A disturbing policy shift inside a major tech company is raising alarms about the future of AI safety. The human trainers who act as the system’s conscience have been informed that the AI is now permitted to repeat racial slurs and other hate speech, a significant loosening of previous safety guardrails. This change signals a troubling new phase in the trade-off between capability and caution.
According to workers and internal documents, the new guideline distinguishes between the AI “generating” harmful content and simply “replicating” it. “It used to be that the model could not say racial slurs whatsoever,” explained one rater. “In February, that changed, and now, as long as the user uses a racial slur, the model can repeat it.” The same logic applies to sexism, stereotypes, and other harassing speech.

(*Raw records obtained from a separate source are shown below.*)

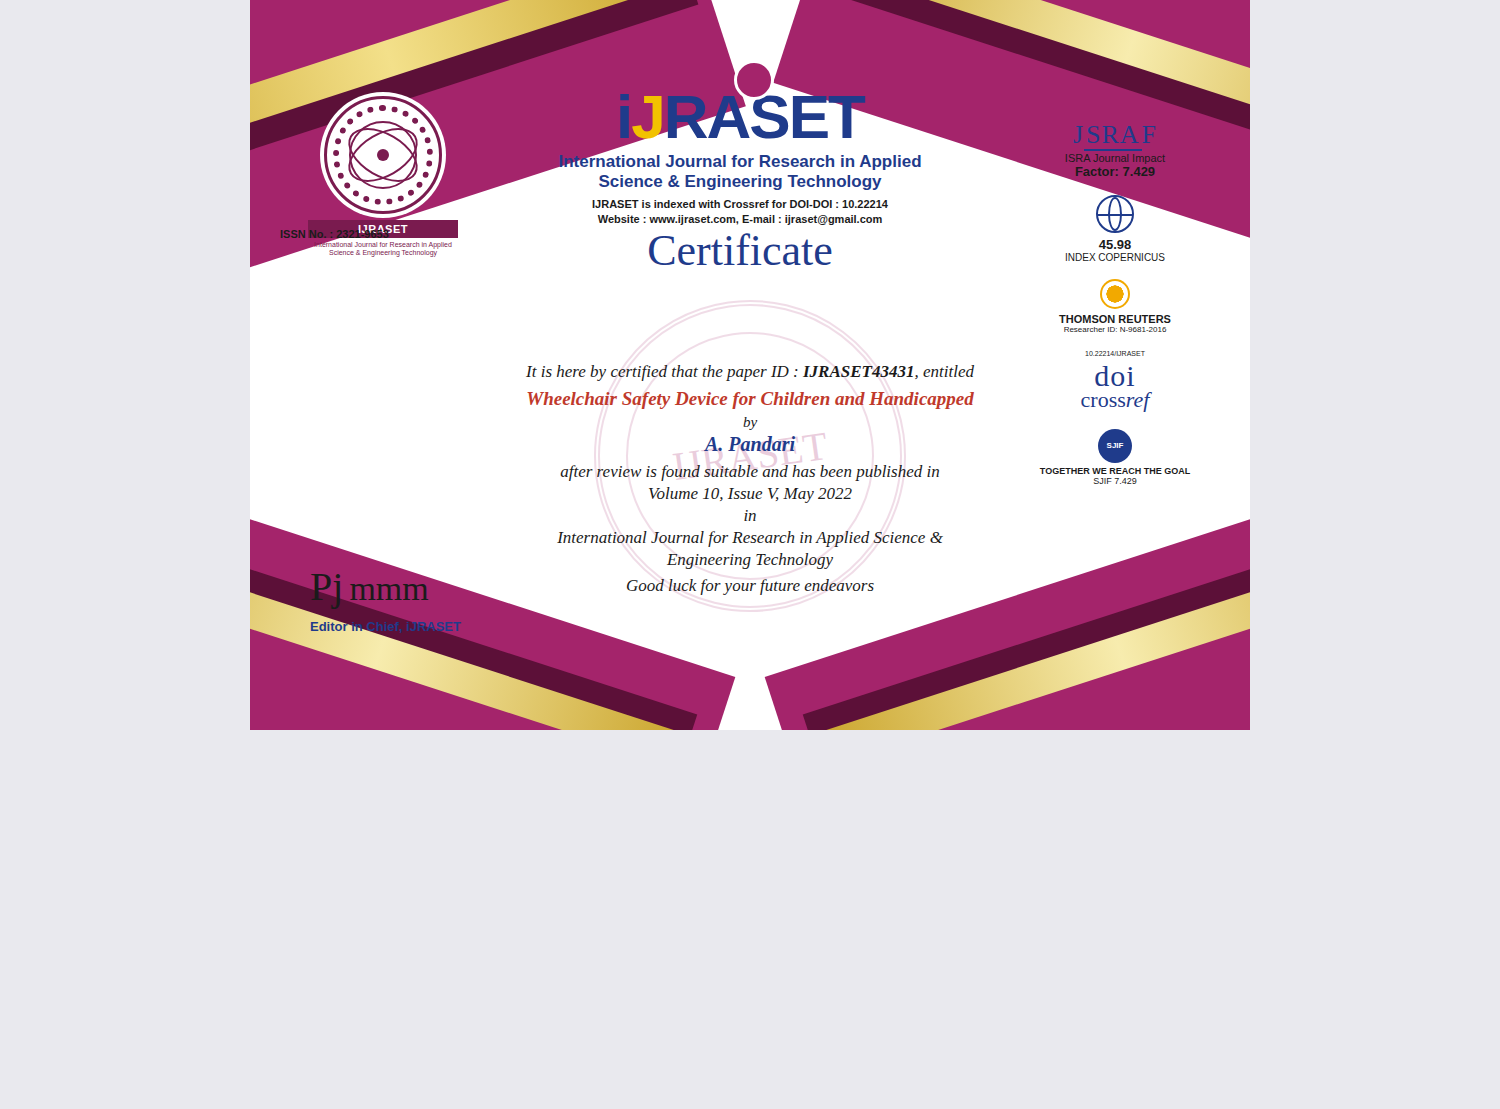IJRASET
International Journal for Research in Applied Science & Engineering Technology
ISSN No. : 2321-9653
iJRASET
International Journal for Research in Applied
Science & Engineering Technology
IJRASET is indexed with Crossref for DOI-DOI : 10.22214
Website : www.ijraset.com, E-mail : ijraset@gmail.com
Certificate
JSRAF
ISRA Journal Impact
Factor: 7.429
45.98
INDEX COPERNICUS
THOMSON REUTERS
Researcher ID: N-9681-2016
10.22214/IJRASET
doi
crossref
SJIF
TOGETHER WE REACH THE GOAL
SJIF 7.429
IJRASET
It is here by certified that the paper ID : IJRASET43431, entitled
Wheelchair Safety Device for Children and Handicapped
by
A. Pandari
after review is found suitable and has been published in
Volume 10, Issue V, May 2022
in
International Journal for Research in Applied Science &
Engineering Technology
Good luck for your future endeavors
Pj mmm
Editor in Chief, iJRASET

This policy change aligns with a quiet update to the company’s prohibited use policy, which now allows for exceptions “where harms are outweighed by substantial benefits to the public,” such as in art or education. However, a rater working under a tight deadline may not have the context to make such a nuanced judgment, leaving them to approve content that would have previously been flagged.
Researchers see this as a classic pattern in the tech industry: safety is paramount only until it starts to hinder market dominance. By creating this loophole, the company can expand the AI’s capabilities while claiming it doesn’t “generate” hate speech. For the workers on the front lines, however, it feels like they are being asked to rubber-stamp a system that is becoming a more effective tool for amplifying toxicity.